Tonight: I resolutely put aside my fears and my own traumatic memories. I am here now, my children downstairs want me now. My husband is available to me now. A small dish of strawberry shortcake awaits. Hot water and soft pajamas. A warm bed. A curious dog. Purring, comforted kitties.

I am here now. Tomorrow is another adventure.

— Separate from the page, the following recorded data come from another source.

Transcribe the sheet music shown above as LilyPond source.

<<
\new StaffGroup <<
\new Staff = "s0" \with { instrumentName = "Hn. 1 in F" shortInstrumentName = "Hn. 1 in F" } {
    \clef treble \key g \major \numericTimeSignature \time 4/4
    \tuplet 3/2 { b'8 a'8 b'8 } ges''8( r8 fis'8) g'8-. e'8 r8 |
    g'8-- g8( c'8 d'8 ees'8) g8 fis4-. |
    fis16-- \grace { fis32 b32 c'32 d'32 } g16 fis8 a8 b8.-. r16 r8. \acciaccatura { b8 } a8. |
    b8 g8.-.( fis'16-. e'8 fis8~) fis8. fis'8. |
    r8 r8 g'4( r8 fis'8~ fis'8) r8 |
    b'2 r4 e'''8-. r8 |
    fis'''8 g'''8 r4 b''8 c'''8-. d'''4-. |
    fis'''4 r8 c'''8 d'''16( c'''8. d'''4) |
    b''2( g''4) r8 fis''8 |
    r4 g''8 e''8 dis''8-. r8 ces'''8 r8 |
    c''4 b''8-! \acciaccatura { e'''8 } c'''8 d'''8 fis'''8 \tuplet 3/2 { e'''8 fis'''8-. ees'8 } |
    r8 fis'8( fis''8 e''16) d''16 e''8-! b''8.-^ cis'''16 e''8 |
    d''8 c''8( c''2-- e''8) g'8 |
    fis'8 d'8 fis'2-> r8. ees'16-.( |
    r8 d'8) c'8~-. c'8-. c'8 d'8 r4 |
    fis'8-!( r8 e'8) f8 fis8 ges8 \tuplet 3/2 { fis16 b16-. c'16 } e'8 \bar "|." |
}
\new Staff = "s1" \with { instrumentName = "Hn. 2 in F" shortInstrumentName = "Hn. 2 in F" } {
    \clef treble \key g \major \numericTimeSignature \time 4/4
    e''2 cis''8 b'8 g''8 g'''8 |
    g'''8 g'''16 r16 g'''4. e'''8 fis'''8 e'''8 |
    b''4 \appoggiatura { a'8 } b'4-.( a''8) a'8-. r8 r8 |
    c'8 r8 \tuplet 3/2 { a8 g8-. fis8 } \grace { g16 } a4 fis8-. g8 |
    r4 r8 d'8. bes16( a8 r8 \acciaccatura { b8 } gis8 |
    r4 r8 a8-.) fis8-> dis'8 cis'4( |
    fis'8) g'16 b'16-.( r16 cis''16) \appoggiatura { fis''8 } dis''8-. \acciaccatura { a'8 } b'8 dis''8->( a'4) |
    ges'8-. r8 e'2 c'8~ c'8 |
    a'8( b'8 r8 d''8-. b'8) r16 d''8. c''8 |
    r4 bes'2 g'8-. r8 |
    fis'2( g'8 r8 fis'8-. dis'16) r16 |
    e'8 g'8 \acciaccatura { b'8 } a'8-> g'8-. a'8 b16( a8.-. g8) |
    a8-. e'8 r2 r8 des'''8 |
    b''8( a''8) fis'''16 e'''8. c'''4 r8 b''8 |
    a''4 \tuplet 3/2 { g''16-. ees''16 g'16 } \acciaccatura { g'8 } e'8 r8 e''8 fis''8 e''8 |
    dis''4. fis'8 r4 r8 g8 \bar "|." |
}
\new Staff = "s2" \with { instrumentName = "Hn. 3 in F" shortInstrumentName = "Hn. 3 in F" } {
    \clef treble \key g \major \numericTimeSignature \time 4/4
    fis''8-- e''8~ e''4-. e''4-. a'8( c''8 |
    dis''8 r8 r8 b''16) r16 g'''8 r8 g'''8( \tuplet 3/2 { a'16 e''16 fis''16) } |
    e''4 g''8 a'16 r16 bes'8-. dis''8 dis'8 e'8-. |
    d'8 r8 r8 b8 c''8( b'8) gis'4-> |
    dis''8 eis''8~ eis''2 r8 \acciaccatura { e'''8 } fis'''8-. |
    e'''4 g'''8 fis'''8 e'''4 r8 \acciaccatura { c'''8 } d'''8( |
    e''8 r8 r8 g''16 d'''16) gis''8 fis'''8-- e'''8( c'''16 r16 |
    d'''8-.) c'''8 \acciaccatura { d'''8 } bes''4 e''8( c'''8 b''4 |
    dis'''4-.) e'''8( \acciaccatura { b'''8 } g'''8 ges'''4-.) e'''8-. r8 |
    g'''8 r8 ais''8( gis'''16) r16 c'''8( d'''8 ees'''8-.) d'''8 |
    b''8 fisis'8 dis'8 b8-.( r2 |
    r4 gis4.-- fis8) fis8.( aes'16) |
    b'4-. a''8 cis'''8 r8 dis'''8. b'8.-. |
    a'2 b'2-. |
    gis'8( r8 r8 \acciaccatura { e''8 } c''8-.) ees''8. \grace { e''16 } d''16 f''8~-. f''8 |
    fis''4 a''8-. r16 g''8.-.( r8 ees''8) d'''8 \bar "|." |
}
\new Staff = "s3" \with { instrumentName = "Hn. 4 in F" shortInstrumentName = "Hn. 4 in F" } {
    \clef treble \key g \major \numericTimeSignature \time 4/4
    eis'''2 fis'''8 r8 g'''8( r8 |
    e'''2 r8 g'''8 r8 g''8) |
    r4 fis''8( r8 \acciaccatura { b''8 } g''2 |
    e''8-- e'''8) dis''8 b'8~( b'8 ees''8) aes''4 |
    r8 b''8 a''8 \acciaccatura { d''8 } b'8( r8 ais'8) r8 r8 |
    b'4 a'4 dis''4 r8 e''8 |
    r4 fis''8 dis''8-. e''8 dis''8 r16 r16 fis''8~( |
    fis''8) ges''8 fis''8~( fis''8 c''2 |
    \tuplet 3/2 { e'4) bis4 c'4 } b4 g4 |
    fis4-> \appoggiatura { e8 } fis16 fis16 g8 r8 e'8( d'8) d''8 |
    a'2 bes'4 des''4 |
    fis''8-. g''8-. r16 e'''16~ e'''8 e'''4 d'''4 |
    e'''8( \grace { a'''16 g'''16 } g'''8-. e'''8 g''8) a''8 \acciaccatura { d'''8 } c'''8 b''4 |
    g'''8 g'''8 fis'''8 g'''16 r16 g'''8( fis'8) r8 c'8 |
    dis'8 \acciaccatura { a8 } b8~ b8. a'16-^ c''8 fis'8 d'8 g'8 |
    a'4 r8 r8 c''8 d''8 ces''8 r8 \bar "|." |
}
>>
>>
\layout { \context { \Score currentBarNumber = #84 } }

amid verdant plains watered by wide streams, one inhales the purest air of heaven

Hutch & Phee

I stop and stare down at the trail. “What kind of ass leaves a cigarette butt on the ground in a public park?”

“A Deluxe Premium Ass?” my daughter suggests helpfully.

You know, in case I’d forgotten I was walking with the most AWESOME AND FUNNY PERSON ON THE PLANET.

It is not possible for me to accurately photograph, describe, or render in poetry and prose how wonderful, green, and alive it is here – year round. Our weather is perfect. Amazing. It is wet and grey and cold a lot for a big part of the year. But even that is incredibly cozy and alive and real. And all around the calendar, it is so crisp and beautiful and green. Just: greener than life.

Greenery

Fungi

Scarred & Burned

On the trail, some signs of human interference. “Courtney [heart]’Z Penis”:

"Courtney <3'Z Penis"

My daughter manages a small trickle of a stream:

Crossing

Hutch waits patiently. He ran a lot today. He loved being in the woods with us.

Bridge

Later: my friend C. has a big milestone today. I love her very much. I reflected for a couple days on what kind of thing I could buy her, or write for her, or make. Today I fashioned a loaf of the challah I knew she enjoyed and wrapped it fresh out of the oven, with a homemade card and my blessing.

For C.

Tomorrow: yoga, a visit to a museum. Maybe. We will see! Let not our plans get in the way of our life.